Write out the records below word for word, please.

────────────────────

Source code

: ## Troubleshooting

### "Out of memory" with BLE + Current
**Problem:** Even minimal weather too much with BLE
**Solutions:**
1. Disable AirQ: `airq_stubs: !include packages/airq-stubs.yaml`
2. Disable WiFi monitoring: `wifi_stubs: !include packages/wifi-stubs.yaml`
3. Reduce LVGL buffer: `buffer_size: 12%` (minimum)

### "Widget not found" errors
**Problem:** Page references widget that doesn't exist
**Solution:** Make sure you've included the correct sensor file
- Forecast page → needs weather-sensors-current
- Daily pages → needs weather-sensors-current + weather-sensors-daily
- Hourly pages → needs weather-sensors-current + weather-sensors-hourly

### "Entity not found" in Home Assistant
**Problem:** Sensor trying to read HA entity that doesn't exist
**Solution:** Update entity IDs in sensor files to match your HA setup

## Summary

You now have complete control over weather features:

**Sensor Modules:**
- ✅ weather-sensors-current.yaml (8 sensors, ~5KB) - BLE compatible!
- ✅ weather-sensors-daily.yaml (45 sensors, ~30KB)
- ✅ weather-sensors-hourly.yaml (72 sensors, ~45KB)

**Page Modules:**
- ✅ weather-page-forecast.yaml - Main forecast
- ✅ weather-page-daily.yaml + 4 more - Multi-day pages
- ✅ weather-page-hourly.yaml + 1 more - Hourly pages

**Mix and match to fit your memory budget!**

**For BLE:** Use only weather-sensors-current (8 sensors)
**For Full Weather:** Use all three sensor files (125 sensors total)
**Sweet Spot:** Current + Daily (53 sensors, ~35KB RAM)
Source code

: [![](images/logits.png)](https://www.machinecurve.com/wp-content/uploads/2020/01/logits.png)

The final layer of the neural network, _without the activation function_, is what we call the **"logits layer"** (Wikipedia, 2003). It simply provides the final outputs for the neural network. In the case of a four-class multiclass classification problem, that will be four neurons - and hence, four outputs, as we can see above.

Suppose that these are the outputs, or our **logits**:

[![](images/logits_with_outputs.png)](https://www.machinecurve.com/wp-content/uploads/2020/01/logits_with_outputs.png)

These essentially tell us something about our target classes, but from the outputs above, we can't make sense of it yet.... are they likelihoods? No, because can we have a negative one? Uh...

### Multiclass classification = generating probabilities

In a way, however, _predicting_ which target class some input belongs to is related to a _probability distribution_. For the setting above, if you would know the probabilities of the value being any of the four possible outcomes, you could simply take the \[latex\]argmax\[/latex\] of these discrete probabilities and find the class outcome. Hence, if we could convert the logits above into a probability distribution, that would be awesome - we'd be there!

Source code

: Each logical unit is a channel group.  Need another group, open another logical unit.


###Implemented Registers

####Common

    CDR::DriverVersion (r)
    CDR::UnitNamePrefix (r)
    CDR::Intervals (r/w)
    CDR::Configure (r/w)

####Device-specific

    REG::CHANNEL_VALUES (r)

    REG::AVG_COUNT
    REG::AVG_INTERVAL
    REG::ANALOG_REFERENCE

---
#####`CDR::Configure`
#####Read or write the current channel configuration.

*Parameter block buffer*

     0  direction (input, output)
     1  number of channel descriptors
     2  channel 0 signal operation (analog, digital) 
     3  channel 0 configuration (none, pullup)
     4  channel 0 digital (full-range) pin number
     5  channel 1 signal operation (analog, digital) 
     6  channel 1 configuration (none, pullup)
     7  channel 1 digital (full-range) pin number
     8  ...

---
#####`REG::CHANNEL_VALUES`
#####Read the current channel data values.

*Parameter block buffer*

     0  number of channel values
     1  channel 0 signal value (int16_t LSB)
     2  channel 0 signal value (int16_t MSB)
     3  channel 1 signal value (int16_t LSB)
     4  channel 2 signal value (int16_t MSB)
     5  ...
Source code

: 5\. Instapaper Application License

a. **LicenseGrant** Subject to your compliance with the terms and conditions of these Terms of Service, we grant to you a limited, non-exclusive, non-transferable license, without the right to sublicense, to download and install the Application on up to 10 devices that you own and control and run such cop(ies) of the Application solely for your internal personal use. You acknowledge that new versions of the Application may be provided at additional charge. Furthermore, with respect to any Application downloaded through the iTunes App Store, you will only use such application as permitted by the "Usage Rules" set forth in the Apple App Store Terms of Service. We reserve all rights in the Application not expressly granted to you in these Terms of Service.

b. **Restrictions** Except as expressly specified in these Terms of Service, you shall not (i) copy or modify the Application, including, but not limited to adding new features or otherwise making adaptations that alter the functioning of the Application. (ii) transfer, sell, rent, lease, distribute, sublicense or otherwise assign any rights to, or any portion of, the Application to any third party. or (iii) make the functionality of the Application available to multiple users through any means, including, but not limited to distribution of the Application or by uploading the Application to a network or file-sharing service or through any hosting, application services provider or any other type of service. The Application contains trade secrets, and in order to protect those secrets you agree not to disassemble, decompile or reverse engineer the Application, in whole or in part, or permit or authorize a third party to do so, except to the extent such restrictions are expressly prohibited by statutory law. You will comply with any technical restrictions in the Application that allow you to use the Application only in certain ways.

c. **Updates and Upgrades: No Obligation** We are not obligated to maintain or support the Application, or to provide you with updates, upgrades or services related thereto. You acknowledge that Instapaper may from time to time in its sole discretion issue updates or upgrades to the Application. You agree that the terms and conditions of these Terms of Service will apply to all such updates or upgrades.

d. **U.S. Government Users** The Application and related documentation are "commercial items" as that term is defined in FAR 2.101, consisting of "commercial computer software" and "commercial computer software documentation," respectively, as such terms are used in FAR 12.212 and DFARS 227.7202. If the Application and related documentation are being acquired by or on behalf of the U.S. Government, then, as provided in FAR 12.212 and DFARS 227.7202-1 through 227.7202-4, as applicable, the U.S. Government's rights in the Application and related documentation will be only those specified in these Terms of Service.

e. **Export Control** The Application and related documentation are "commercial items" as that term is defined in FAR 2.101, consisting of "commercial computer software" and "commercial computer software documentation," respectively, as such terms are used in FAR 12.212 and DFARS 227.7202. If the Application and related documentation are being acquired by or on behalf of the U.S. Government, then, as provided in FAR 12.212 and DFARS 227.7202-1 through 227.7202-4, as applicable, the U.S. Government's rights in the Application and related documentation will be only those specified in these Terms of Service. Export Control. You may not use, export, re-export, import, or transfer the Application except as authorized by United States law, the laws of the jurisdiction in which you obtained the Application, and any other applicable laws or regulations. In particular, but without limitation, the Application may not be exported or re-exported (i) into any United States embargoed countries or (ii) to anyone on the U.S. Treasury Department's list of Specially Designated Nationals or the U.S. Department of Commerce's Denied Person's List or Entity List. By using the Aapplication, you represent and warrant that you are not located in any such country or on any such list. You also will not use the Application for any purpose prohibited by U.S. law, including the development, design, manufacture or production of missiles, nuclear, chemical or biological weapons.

────────────────────

* **Finished task**:
Source code

: ## Troubleshooting

### "Out of memory" with BLE + Current
**Problem:** Even minimal weather too much with BLE
**Solutions:**
1. Disable AirQ: `airq_stubs: !include packages/airq-stubs.yaml`
2. Disable WiFi monitoring: `wifi_stubs: !include packages/wifi-stubs.yaml`
3. Reduce LVGL buffer: `buffer_size: 12%` (minimum)

### "Widget not found" errors
**Problem:** Page references widget that doesn't exist
**Solution:** Make sure you've included the correct sensor file
- Forecast page → needs weather-sensors-current
- Daily pages → needs weather-sensors-current + weather-sensors-daily
- Hourly pages → needs weather-sensors-current + weather-sensors-hourly

### "Entity not found" in Home Assistant
**Problem:** Sensor trying to read HA entity that doesn't exist
**Solution:** Update entity IDs in sensor files to match your HA setup

## Summary

You now have complete control over weather features:

**Sensor Modules:**
- ✅ weather-sensors-current.yaml (8 sensors, ~5KB) - BLE compatible!
- ✅ weather-sensors-daily.yaml (45 sensors, ~30KB)
- ✅ weather-sensors-hourly.yaml (72 sensors, ~45KB)

**Page Modules:**
- ✅ weather-page-forecast.yaml - Main forecast
- ✅ weather-page-daily.yaml + 4 more - Multi-day pages
- ✅ weather-page-hourly.yaml + 1 more - Hourly pages

**Mix and match to fit your memory budget!**

**For BLE:** Use only weather-sensors-current (8 sensors)
**For Full Weather:** Use all three sensor files (125 sensors total)
**Sweet Spot:** Current + Daily (53 sensors, ~35KB RAM)
Source code

: [![](images/logits.png)](https://www.machinecurve.com/wp-content/uploads/2020/01/logits.png)

The final layer of the neural network, _without the activation function_, is what we call the **"logits layer"** (Wikipedia, 2003). It simply provides the final outputs for the neural network. In the case of a four-class multiclass classification problem, that will be four neurons - and hence, four outputs, as we can see above.

Suppose that these are the outputs, or our **logits**:

[![](images/logits_with_outputs.png)](https://www.machinecurve.com/wp-content/uploads/2020/01/logits_with_outputs.png)

These essentially tell us something about our target classes, but from the outputs above, we can't make sense of it yet.... are they likelihoods? No, because can we have a negative one? Uh...

### Multiclass classification = generating probabilities

In a way, however, _predicting_ which target class some input belongs to is related to a _probability distribution_. For the setting above, if you would know the probabilities of the value being any of the four possible outcomes, you could simply take the \[latex\]argmax\[/latex\] of these discrete probabilities and find the class outcome. Hence, if we could convert the logits above into a probability distribution, that would be awesome - we'd be there!

Source code

: Each logical unit is a channel group.  Need another group, open another logical unit.


###Implemented Registers

####Common

    CDR::DriverVersion (r)
    CDR::UnitNamePrefix (r)
    CDR::Intervals (r/w)
    CDR::Configure (r/w)

####Device-specific

    REG::CHANNEL_VALUES (r)

    REG::AVG_COUNT
    REG::AVG_INTERVAL
    REG::ANALOG_REFERENCE

---
#####`CDR::Configure`
#####Read or write the current channel configuration.

*Parameter block buffer*

     0  direction (input, output)
     1  number of channel descriptors
     2  channel 0 signal operation (analog, digital) 
     3  channel 0 configuration (none, pullup)
     4  channel 0 digital (full-range) pin number
     5  channel 1 signal operation (analog, digital) 
     6  channel 1 configuration (none, pullup)
     7  channel 1 digital (full-range) pin number
     8  ...

---
#####`REG::CHANNEL_VALUES`
#####Read the current channel data values.

*Parameter block buffer*

     0  number of channel values
     1  channel 0 signal value (int16_t LSB)
     2  channel 0 signal value (int16_t MSB)
     3  channel 1 signal value (int16_t LSB)
     4  channel 2 signal value (int16_t MSB)
     5  ...
Source code

: 5\. Instapaper Application License

a. **LicenseGrant** Subject to your compliance with the terms and conditions of these Terms of Service, we grant to you a limited, non-exclusive, non-transferable license, without the right to sublicense, to download and install the Application on up to 10 devices that you own and control and run such cop(ies) of the Application solely for your internal personal use. You acknowledge that new versions of the Application may be provided at additional charge. Furthermore, with respect to any Application downloaded through the iTunes App Store, you will only use such application as permitted by the "Usage Rules" set forth in the Apple App Store Terms of Service. We reserve all rights in the Application not expressly granted to you in these Terms of Service.

b. **Restrictions** Except as expressly specified in these Terms of Service, you shall not (i) copy or modify the Application, including, but not limited to adding new features or otherwise making adaptations that alter the functioning of the Application. (ii) transfer, sell, rent, lease, distribute, sublicense or otherwise assign any rights to, or any portion of, the Application to any third party. or (iii) make the functionality of the Application available to multiple users through any means, including, but not limited to distribution of the Application or by uploading the Application to a network or file-sharing service or through any hosting, application services provider or any other type of service. The Application contains trade secrets, and in order to protect those secrets you agree not to disassemble, decompile or reverse engineer the Application, in whole or in part, or permit or authorize a third party to do so, except to the extent such restrictions are expressly prohibited by statutory law. You will comply with any technical restrictions in the Application that allow you to use the Application only in certain ways.

c. **Updates and Upgrades: No Obligation** We are not obligated to maintain or support the Application, or to provide you with updates, upgrades or services related thereto. You acknowledge that Instapaper may from time to time in its sole discretion issue updates or upgrades to the Application. You agree that the terms and conditions of these Terms of Service will apply to all such updates or upgrades.

d. **U.S. Government Users** The Application and related documentation are "commercial items" as that term is defined in FAR 2.101, consisting of "commercial computer software" and "commercial computer software documentation," respectively, as such terms are used in FAR 12.212 and DFARS 227.7202. If the Application and related documentation are being acquired by or on behalf of the U.S. Government, then, as provided in FAR 12.212 and DFARS 227.7202-1 through 227.7202-4, as applicable, the U.S. Government's rights in the Application and related documentation will be only those specified in these Terms of Service.

e. **Export Control** The Application and related documentation are "commercial items" as that term is defined in FAR 2.101, consisting of "commercial computer software" and "commercial computer software documentation," respectively, as such terms are used in FAR 12.212 and DFARS 227.7202. If the Application and related documentation are being acquired by or on behalf of the U.S. Government, then, as provided in FAR 12.212 and DFARS 227.7202-1 through 227.7202-4, as applicable, the U.S. Government's rights in the Application and related documentation will be only those specified in these Terms of Service. Export Control. You may not use, export, re-export, import, or transfer the Application except as authorized by United States law, the laws of the jurisdiction in which you obtained the Application, and any other applicable laws or regulations. In particular, but without limitation, the Application may not be exported or re-exported (i) into any United States embargoed countries or (ii) to anyone on the U.S. Treasury Department's list of Specially Designated Nationals or the U.S. Department of Commerce's Denied Person's List or Entity List. By using the Aapplication, you represent and warrant that you are not located in any such country or on any such list. You also will not use the Application for any purpose prohibited by U.S. law, including the development, design, manufacture or production of missiles, nuclear, chemical or biological weapons.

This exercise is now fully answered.